The monthly cost of living for an ordinary family of five rose again this February to record $25 935, the Zimbabwe National Statistics Agency (ZIMSTAT) has reported.
The agency Thursday reported the Food Poverty Line (FPL) for one person in February 2021 was $3 934 while the Total Consumption Poverty Line (TCPL) for one person stood at $5 187 in February 2021.
“The Food Poverty Line (FPL) for one person in February 20121 was $3 943. The Total Consumption Poverty Line (TCPL) for one person stood at $5 187,” it said.
Based on the above figures and multiplying them by five people who normally constitute an average family in Zimbabwe, the total figure now required per household stands at $25 935.
“The poverty datum lines vary by province as prices vary from place to place. The differences are explained by differences in average prices in the provinces,” said ZIMSTAT.
The current figures indicate that the TCPL rose by $1 000 from the figure of $24 935 recorded last month.
The month-on-month inflation rate in February was 3.45% shedding 1.98% on January rate of 5.43%.
According to ZIMSTAT, the year-on-year inflation rate for February as measured by all items Consumer Price Index (CPI) stood at 321%.
The blended CPI for month-on-month inflation rate in February was 0.71% shedding 2.05% on the January rate of 2.76%.
“The year-on-year rate annual percentage change for the month of February 2021 as measured by all items blended CPI stood at 162.9%,” ZIMSTAT said.
However, in a recent Monetary Policy Statement (MPS), the Reserve Bank of Zimbabwe attributed the current inflation hikes to adjustments in administrative levies and increases in electricity, municipal charges, rates and health.

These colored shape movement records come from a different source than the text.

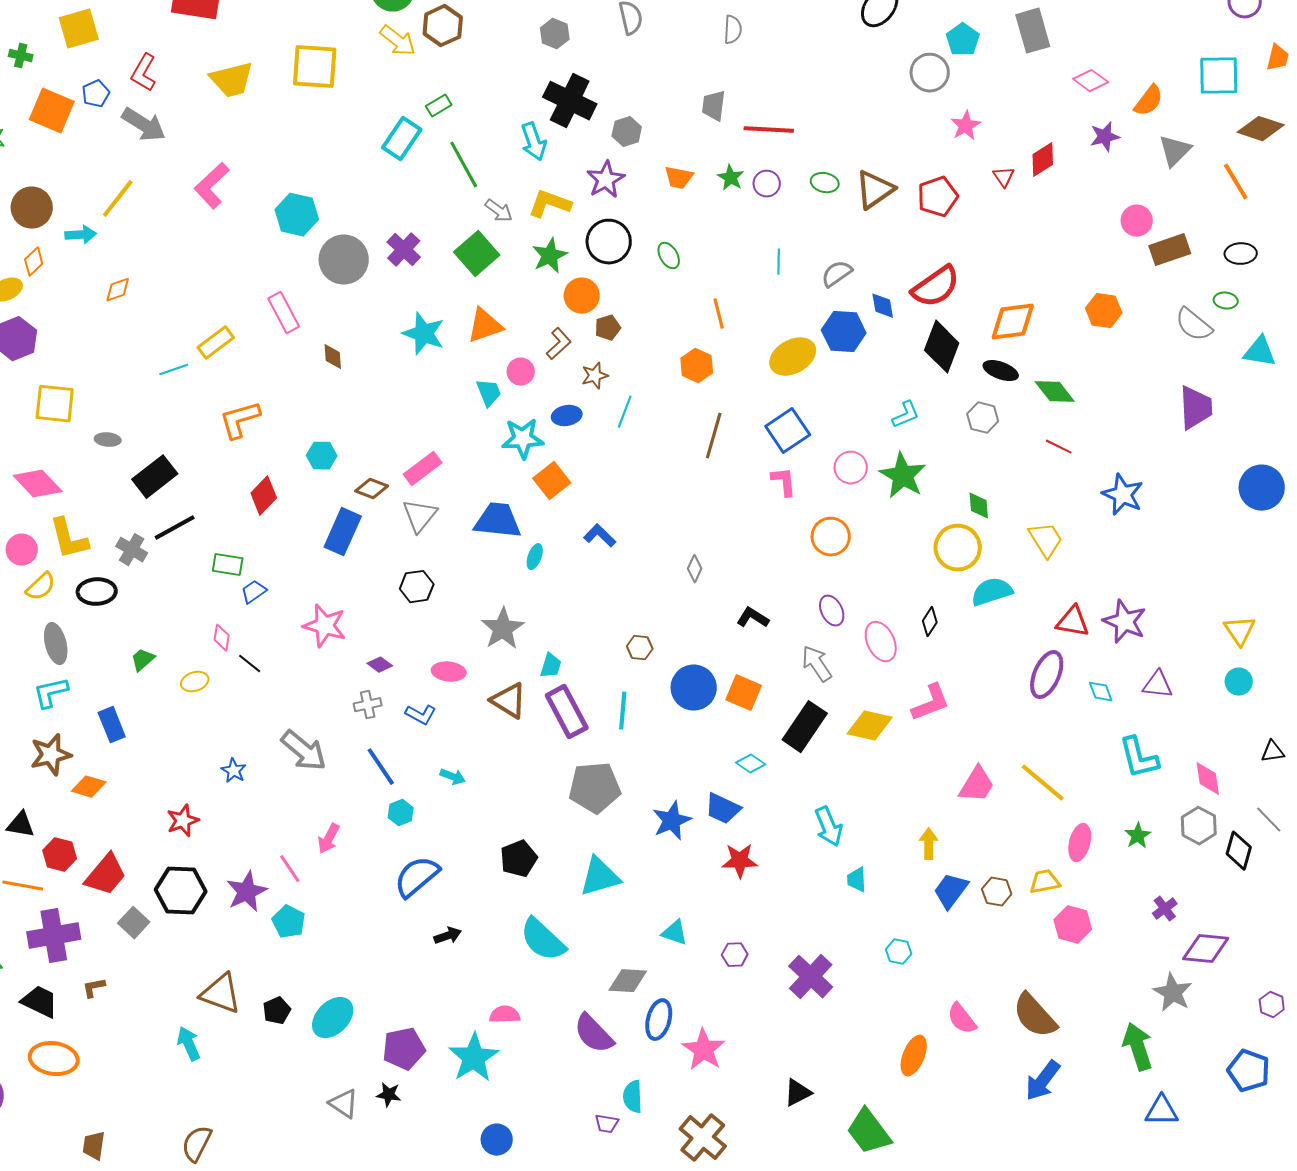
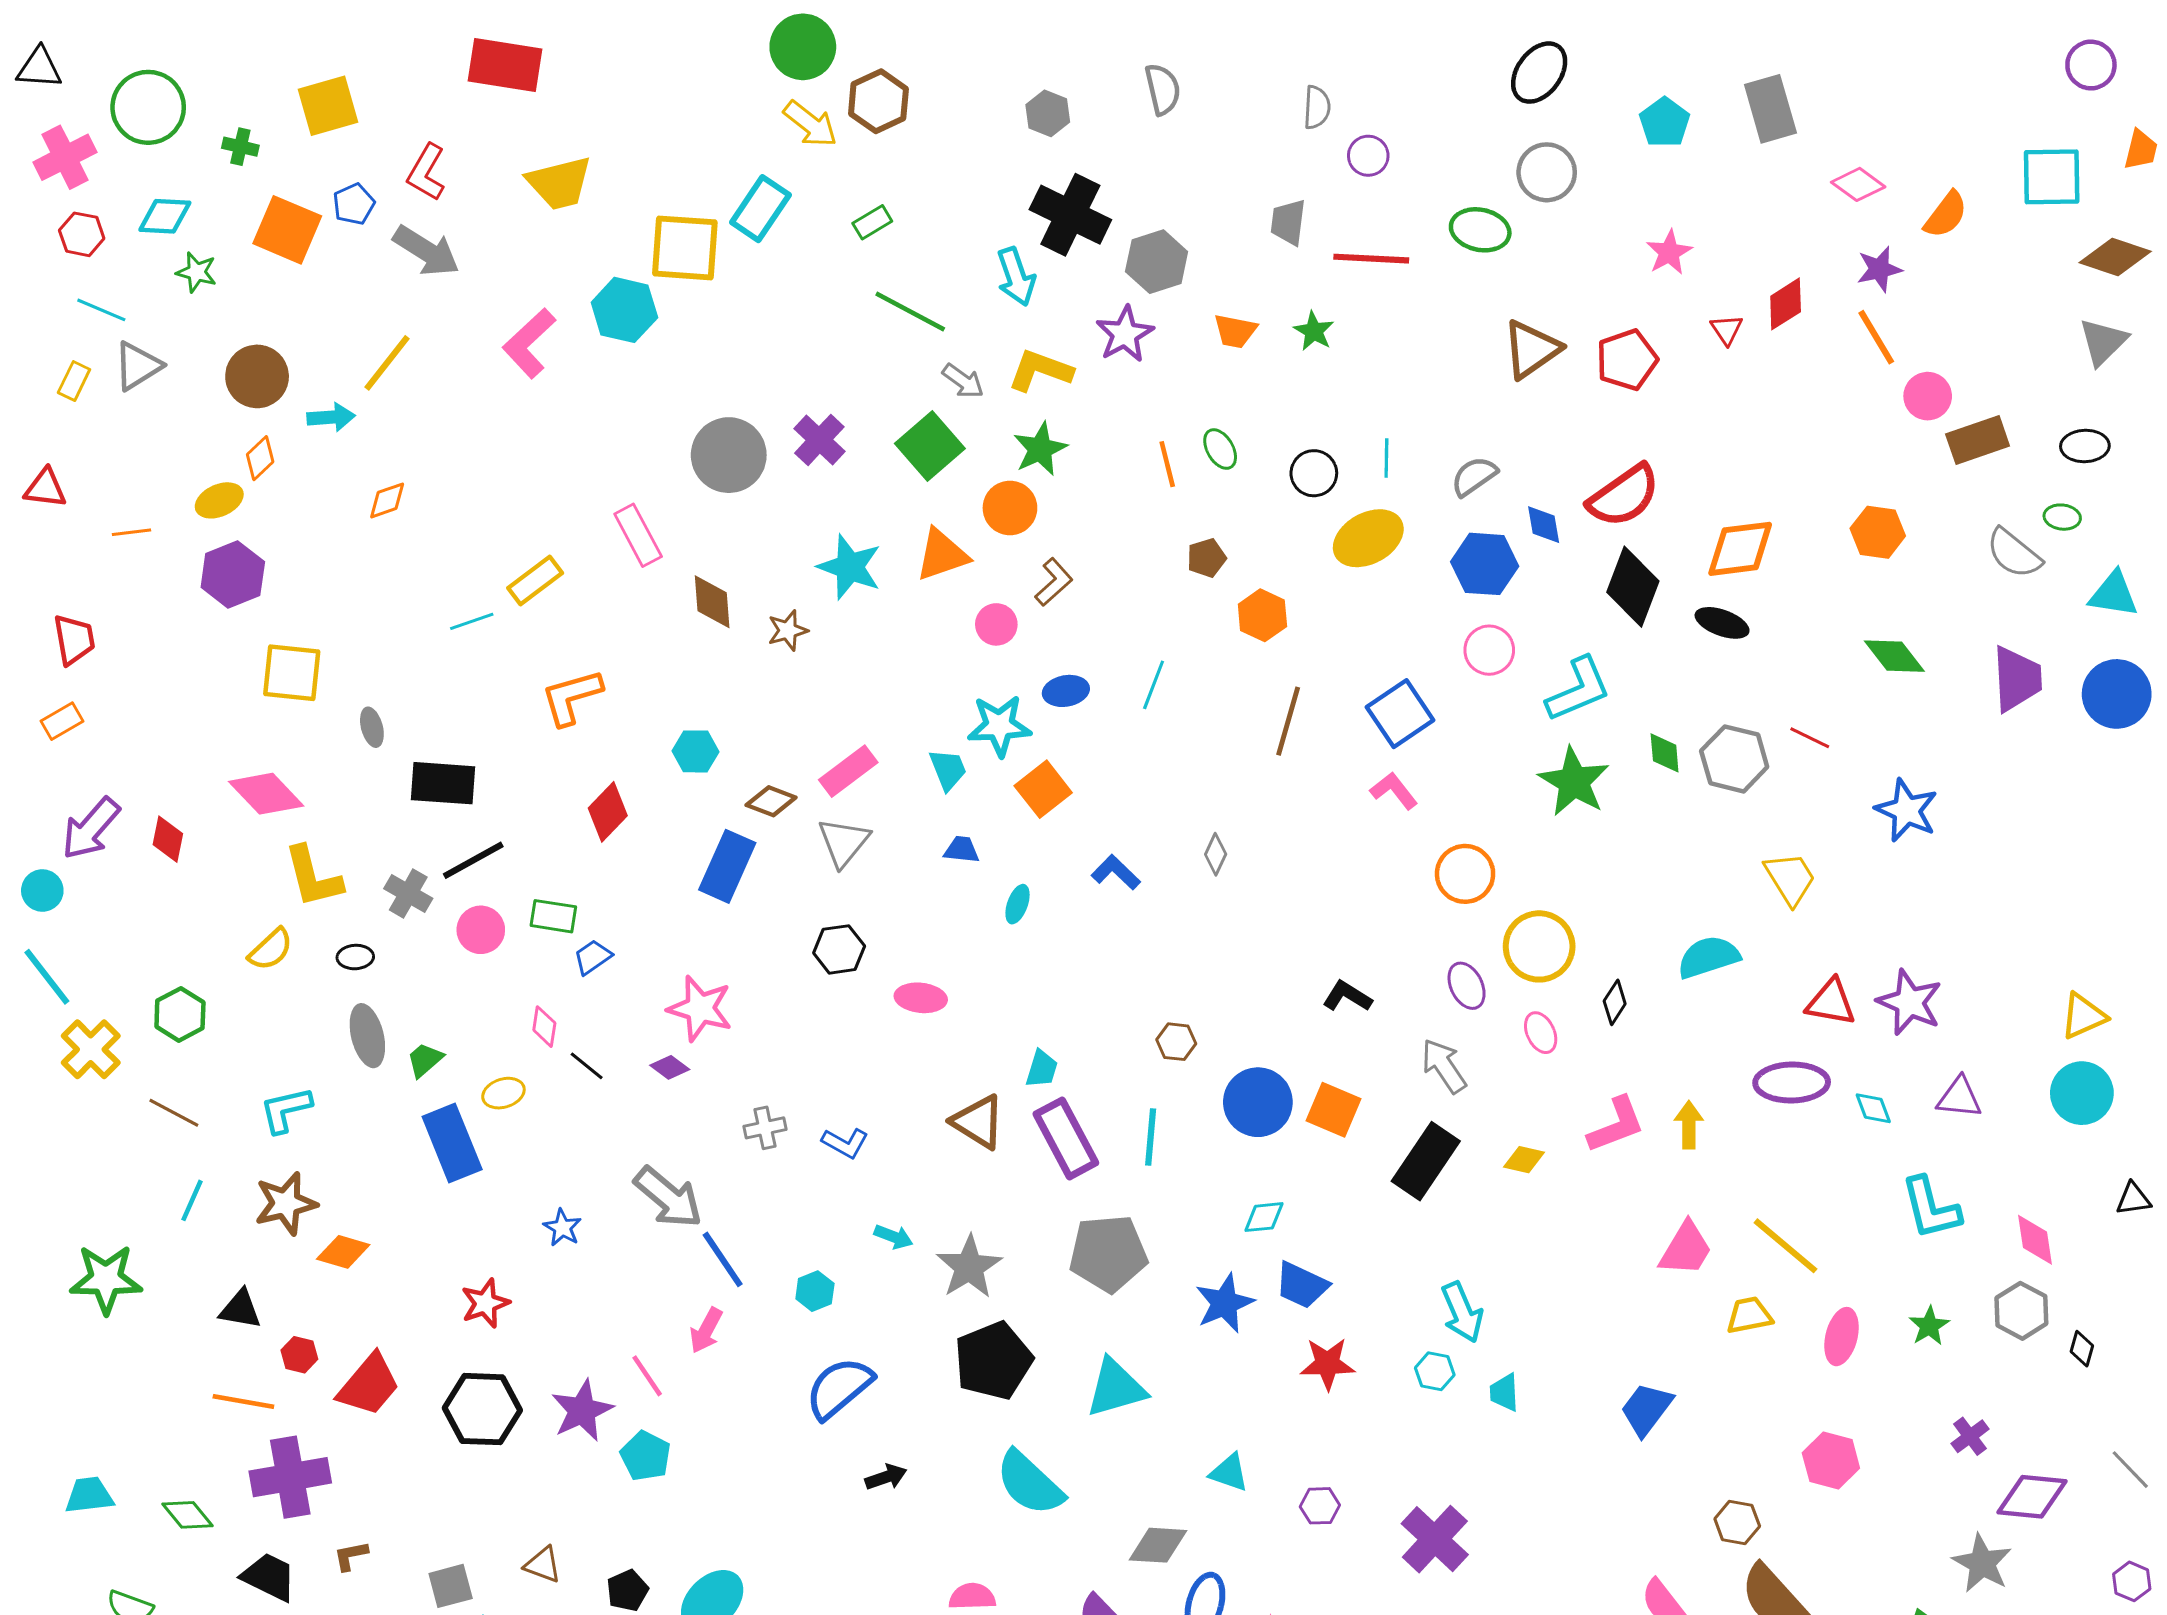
yellow square: (315, 67) -> (685, 248), moved
gray circle: (930, 73) -> (1547, 172), moved
gray hexagon: (627, 132) -> (1157, 262), size x1.4
cyan rectangle: (402, 139) -> (760, 209), moved
gray triangle: (1175, 151) -> (2103, 342), moved
green line: (464, 165) -> (910, 311), turned -33
orange line: (1236, 182) -> (1876, 337), moved
green ellipse: (825, 183) -> (1480, 230), moved, size x1.4
purple circle: (767, 184) -> (1368, 156), moved
cyan hexagon: (297, 215) -> (624, 310), moved
black circle: (609, 242) -> (1314, 473), moved, size x0.7
orange circle: (582, 296) -> (1010, 508), moved
orange line: (719, 314) -> (1167, 464), moved
brown pentagon: (608, 328) -> (1206, 558), moved
brown diamond: (333, 357) -> (712, 602), size x1.4
yellow ellipse: (793, 357) -> (1368, 538), moved
brown star: (595, 376) -> (788, 630), moved
green diamond: (1055, 392) -> (1894, 656), moved
cyan trapezoid: (489, 393) -> (948, 770), moved
cyan L-shape: (906, 415) -> (1578, 689), size x1.6
gray hexagon: (983, 418) -> (1734, 759), moved, size x1.4
gray ellipse: (108, 440) -> (372, 727), turned 70
pink circle: (851, 468) -> (1489, 650), moved
black rectangle: (155, 477) -> (443, 783), turned 42
pink L-shape: (784, 482) -> (1394, 791), turned -32
blue circle: (1262, 488) -> (2117, 694), moved
green diamond: (979, 506) -> (1665, 753), moved
blue trapezoid: (498, 521) -> (962, 850), size x0.5
yellow circle: (958, 548) -> (1539, 946), moved
pink circle: (22, 550) -> (481, 930), moved
gray diamond: (695, 569) -> (1216, 854), moved
black ellipse: (97, 592) -> (355, 957), size x0.6
gray star: (503, 629) -> (969, 1267), moved
yellow triangle: (1240, 631) -> (2083, 1016), turned 40
pink ellipse: (881, 642) -> (1541, 1033), size x0.7
gray ellipse: (56, 644) -> (367, 1036), moved
purple diamond: (380, 665) -> (670, 1067), moved
pink ellipse: (449, 672) -> (921, 998), moved
purple ellipse: (1047, 675) -> (1792, 1083), turned 66
cyan circle: (1239, 682) -> (2082, 1093), size x1.5
blue rectangle: (112, 725) -> (452, 1143), moved, size x1.4
yellow diamond: (870, 726) -> (1524, 1160), size x0.6
cyan diamond: (751, 764) -> (1264, 1217), moved, turned -40
blue line: (381, 767) -> (723, 1259), moved
gray line: (1269, 820) -> (2130, 1470), moved
yellow arrow: (929, 844) -> (1689, 1125), moved
black diamond: (1239, 851) -> (2082, 1349), size x0.6
red hexagon: (60, 855) -> (299, 1355), size x0.7
black pentagon: (519, 859) -> (993, 1361), size x1.4
yellow trapezoid: (1045, 882) -> (1749, 1315), moved
brown hexagon: (997, 892) -> (1737, 1522), moved
gray square: (134, 923) -> (451, 1586), moved, turned 32
cyan hexagon: (899, 952) -> (1435, 1371), moved
brown triangle: (221, 994) -> (543, 1565), size x0.6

The central bank has since projected a downward inflation trend to the margins of below 10% by year end on the back of tight fiscal management and good harvests.
“The measures presented in the MPS will support the attainment of the envisaged economic growth of 7.4% in 2021 and to control inflation to below 10% by end of December 2021,” RBZ said.
However, economic analysts have described RBZ’s figures as being too ambitious.